For pr88873.c, gcc -O2 -march=cascadelake currently generates:
foo: vpunpcklqdq %xmm3, %xmm2, %xmm7
vpunpcklqdq %xmm1, %xmm0, %xmm6
vpunpcklqdq %xmm5, %xmm4, %xmm2
vmovdqa %xmm7, -24(%rsp)
vmovdqa %xmm6, %xmm1
movq -16(%rsp), %rax
vpinsrq $1, %rax, %xmm7, %xmm4
vmovapd %xmm4, %xmm6
vfmadd132pd %xmm1, %xmm2, %xmm6
vmovapd %xmm6, -24(%rsp)
vmovsd -16(%rsp), %xmm1
vmovsd -24(%rsp), %xmm0
ret
with this patch, we now generate:
foo: vpunpcklqdq %xmm1, %xmm0, %xmm6
vpunpcklqdq %xmm3, %xmm2, %xmm7
vpunpcklqdq %xmm5, %xmm4, %xmm2
vmovdqa %xmm6, %xmm1
vfmadd132pd %xmm7, %xmm2, %xmm1
vmovsd %xmm1, %xmm1, %xmm0
vunpckhpd %xmm1, %xmm1, %xmm1
ret
The improvement is even more dramatic when compared to the original
29 instructions shown in comment #8. GCC 13, for example, required
12 transfers to/from memory.
2023-08-04 Roger Sayle <roger@nextmovesoftware.com>
gcc/ChangeLog
* config/i386/sse.md (define_split): Convert highpart:DF extract
from V2DFmode register into a sse2_storehpd instruction.
(define_split): Likewise, convert lowpart:DF extract from V2DF
register into a sse2_storelpd instruction.
gcc/testsuite/ChangeLog
* gcc.target/i386/pr88873.c: Tweak to check for improved code.
[(set_attr "type" "ssemov")
(set_attr "mode" "V2SF,V4SF,V2SF")])
+;; Convert highpart SUBREG in sse2_storehpd or *vec_extractv2df_1_sse.
+(define_split
+ [(set (match_operand:DF 0 "register_operand")
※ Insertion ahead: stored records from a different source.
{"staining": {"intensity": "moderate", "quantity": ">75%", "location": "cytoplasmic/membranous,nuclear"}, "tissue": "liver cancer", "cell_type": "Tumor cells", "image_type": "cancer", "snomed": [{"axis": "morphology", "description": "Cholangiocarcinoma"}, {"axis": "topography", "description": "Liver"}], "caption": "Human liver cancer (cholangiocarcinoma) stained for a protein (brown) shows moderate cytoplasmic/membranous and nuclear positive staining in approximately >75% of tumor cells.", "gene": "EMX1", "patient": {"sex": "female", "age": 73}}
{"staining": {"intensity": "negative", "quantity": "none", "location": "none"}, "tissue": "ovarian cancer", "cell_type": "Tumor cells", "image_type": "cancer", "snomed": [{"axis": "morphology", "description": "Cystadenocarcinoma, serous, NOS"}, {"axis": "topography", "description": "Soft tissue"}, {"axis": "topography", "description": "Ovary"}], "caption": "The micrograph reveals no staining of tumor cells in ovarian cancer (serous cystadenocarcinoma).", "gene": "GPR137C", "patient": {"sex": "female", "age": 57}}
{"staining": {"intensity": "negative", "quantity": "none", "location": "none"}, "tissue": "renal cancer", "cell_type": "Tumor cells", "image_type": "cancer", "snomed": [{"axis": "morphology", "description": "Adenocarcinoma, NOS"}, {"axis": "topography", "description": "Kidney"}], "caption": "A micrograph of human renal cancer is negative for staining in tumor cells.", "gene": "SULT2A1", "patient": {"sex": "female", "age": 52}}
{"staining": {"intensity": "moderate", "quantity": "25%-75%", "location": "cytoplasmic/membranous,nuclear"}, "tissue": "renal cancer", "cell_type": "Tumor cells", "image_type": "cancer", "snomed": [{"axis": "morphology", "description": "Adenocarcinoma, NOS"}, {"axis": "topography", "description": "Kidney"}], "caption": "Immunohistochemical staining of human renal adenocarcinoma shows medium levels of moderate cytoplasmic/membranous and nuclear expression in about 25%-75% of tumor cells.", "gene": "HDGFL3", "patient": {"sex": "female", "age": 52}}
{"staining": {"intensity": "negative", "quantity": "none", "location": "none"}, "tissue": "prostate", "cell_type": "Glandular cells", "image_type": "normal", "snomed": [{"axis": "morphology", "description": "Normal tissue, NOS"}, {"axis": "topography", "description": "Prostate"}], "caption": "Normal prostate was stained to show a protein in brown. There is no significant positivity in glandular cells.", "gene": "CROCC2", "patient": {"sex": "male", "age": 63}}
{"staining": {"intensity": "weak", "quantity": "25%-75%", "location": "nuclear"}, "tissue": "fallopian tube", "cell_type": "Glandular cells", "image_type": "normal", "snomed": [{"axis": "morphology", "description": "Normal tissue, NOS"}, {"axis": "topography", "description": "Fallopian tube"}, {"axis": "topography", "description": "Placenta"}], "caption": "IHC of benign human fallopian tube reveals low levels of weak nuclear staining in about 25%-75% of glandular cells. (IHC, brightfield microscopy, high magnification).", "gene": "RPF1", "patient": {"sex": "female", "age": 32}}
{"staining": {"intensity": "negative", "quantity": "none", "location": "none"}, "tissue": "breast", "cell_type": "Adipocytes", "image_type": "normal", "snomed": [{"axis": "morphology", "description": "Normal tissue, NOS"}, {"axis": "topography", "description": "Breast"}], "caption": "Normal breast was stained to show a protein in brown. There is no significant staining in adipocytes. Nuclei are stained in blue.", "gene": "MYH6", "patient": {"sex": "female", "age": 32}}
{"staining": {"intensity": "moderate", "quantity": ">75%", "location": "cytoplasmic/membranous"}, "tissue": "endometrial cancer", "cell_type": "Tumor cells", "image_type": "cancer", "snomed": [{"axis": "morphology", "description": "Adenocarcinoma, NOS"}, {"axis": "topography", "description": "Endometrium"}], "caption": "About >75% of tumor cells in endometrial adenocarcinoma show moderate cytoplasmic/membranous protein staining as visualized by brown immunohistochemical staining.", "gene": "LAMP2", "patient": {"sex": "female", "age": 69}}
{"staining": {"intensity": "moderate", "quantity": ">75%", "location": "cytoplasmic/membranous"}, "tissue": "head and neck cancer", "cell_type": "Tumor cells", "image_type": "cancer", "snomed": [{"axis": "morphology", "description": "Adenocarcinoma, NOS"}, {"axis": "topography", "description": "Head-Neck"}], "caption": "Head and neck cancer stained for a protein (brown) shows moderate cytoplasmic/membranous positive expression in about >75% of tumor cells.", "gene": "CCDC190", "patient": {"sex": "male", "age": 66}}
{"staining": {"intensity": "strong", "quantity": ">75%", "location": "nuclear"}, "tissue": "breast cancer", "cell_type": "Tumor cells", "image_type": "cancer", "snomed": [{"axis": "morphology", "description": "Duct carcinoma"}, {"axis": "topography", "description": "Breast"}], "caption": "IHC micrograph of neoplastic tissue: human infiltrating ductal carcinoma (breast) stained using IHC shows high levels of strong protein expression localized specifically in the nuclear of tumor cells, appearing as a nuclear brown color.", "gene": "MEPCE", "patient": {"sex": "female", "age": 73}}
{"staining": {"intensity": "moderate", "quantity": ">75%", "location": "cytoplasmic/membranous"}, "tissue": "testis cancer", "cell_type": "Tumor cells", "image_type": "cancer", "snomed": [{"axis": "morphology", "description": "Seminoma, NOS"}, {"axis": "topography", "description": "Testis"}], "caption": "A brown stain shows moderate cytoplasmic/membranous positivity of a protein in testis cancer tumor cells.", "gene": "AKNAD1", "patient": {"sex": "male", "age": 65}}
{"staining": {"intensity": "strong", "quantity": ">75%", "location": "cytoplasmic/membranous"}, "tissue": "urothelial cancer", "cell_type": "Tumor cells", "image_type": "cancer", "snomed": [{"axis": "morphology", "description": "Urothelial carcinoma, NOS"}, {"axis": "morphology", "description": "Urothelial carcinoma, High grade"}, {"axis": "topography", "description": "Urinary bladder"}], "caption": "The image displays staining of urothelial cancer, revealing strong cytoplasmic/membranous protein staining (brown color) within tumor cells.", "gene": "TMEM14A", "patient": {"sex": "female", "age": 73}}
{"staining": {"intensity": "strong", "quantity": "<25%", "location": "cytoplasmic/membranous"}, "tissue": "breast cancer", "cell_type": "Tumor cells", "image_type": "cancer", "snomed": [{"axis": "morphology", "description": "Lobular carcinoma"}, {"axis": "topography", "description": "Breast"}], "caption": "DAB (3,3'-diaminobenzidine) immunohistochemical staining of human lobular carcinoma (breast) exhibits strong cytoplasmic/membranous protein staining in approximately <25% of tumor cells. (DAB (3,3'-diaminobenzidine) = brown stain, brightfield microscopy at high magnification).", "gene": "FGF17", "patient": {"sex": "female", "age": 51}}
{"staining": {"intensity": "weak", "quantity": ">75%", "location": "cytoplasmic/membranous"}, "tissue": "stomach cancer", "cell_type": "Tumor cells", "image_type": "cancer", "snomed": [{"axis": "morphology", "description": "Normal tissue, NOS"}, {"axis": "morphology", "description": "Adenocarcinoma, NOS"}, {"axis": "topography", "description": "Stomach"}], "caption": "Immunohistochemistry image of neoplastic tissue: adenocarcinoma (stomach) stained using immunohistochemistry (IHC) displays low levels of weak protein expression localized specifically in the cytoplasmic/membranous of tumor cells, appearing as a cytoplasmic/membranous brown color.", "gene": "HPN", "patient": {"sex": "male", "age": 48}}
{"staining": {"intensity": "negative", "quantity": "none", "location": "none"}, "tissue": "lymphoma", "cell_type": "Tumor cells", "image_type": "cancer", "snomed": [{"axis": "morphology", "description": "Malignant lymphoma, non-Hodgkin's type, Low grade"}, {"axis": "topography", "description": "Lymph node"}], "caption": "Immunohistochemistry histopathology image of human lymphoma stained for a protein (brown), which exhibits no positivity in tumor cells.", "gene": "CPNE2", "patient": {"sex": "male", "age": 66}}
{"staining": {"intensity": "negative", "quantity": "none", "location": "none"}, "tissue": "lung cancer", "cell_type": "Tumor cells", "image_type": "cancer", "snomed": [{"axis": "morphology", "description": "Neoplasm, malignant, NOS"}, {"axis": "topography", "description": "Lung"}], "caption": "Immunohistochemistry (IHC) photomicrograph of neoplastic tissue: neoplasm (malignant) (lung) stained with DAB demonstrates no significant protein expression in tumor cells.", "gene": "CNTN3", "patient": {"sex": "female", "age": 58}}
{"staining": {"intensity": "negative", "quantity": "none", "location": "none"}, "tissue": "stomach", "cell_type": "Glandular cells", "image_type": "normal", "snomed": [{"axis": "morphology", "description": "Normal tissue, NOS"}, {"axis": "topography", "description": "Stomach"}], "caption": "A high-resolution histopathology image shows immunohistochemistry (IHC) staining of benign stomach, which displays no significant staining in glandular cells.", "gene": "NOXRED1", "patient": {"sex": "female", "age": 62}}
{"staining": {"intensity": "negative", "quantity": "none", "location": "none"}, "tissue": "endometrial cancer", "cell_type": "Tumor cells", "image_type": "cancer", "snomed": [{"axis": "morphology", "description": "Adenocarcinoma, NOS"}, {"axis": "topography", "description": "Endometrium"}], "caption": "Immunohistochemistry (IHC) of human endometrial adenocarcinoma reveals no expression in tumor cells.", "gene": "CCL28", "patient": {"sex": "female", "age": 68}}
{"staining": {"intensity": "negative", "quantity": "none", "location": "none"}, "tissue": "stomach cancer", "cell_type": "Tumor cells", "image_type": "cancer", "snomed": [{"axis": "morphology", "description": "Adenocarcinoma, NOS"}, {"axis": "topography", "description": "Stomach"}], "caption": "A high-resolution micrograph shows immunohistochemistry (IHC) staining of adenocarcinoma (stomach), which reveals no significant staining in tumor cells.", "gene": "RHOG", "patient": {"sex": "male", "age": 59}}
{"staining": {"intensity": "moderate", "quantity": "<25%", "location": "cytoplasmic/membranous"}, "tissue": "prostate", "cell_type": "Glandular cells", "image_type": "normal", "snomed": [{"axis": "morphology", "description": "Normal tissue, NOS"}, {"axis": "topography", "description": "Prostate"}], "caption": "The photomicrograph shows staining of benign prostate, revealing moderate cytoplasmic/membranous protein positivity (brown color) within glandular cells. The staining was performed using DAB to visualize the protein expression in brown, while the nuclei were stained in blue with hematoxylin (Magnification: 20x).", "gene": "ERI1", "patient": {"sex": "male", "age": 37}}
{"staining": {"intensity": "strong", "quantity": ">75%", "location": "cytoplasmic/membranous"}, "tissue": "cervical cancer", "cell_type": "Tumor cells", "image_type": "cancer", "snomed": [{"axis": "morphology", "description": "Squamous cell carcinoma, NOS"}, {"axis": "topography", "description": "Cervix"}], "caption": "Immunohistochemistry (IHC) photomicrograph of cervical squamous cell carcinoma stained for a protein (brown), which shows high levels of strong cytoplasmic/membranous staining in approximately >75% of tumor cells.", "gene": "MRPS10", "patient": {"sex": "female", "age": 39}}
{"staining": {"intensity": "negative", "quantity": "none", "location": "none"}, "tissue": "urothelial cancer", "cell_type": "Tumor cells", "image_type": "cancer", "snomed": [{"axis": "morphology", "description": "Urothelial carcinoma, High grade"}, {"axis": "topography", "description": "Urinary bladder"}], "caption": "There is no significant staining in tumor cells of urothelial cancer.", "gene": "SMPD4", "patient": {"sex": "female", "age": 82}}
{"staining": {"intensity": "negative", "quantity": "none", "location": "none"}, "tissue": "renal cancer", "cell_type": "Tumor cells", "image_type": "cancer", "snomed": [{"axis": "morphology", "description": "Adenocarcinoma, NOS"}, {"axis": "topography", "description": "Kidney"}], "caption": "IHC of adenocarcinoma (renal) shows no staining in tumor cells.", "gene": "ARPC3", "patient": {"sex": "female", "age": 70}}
+ (subreg:DF (match_operand:V2DF 1 "register_operand") 8))]
+ "TARGET_SSE"
+ [(set (match_dup 0)
+ (vec_select:DF (match_dup 1) (parallel [(const_int 1)])))])
+
;; Avoid combining registers from different units in a single alternative,
;; see comment above inline_secondary_memory_needed function in i386.cc
(define_insn "sse2_storelpd"
[(set_attr "type" "ssemov")
(set_attr "mode" "V2SF,V4SF,V2SF")])
+;; Convert lowpart SUBREG into sse2_storelpd or *vec_extractv2df_0_sse.
+(define_split
+ [(set (match_operand:DF 0 "register_operand")
+ (subreg:DF (match_operand:V2DF 1 "register_operand") 0))]
+ "TARGET_SSE"
+ [(set (match_dup 0)
+ (vec_select:DF (match_dup 1) (parallel [(const_int 0)])))])
+
(define_expand "sse2_loadhpd_exp"
[(set (match_operand:V2DF 0 "nonimmediate_operand")
(vec_concat:V2DF
}
/* { dg-final { scan-assembler-times "vpunpcklqdq" 3 } } */
+/* { dg-final { scan-assembler "vunpckhpd" } } */
+/* { dg-final { scan-assembler-not "rsp" } } */